All lines from the one with "vfov_deg: 18.6" to the end of the entries below must be written out exactly. Leave out any other line.
** Opening MATERIAL FOR THIS TASK block **
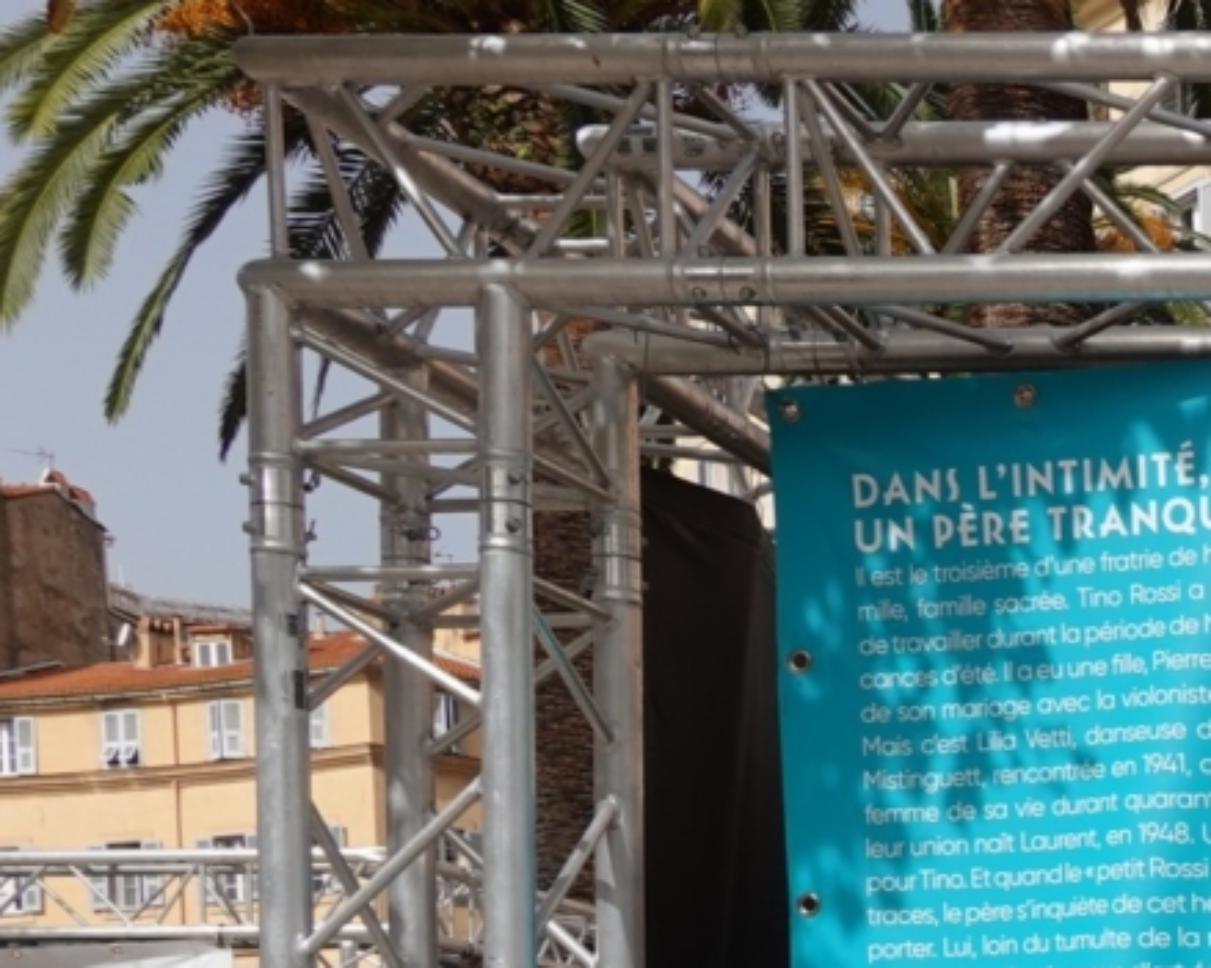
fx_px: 2759
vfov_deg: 18.6
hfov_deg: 19.9
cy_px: 1238
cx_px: 2008
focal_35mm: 77
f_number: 4.5
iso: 100
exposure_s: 1/1000
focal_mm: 9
** Closing MATERIAL FOR THIS TASK block **
◆ RESPONSE TO THIS TASK
vfov_deg: 18.6
hfov_deg: 19.9
cy_px: 1238
cx_px: 2008
focal_35mm: 77
f_number: 4.5
iso: 100
exposure_s: 1/1000
focal_mm: 9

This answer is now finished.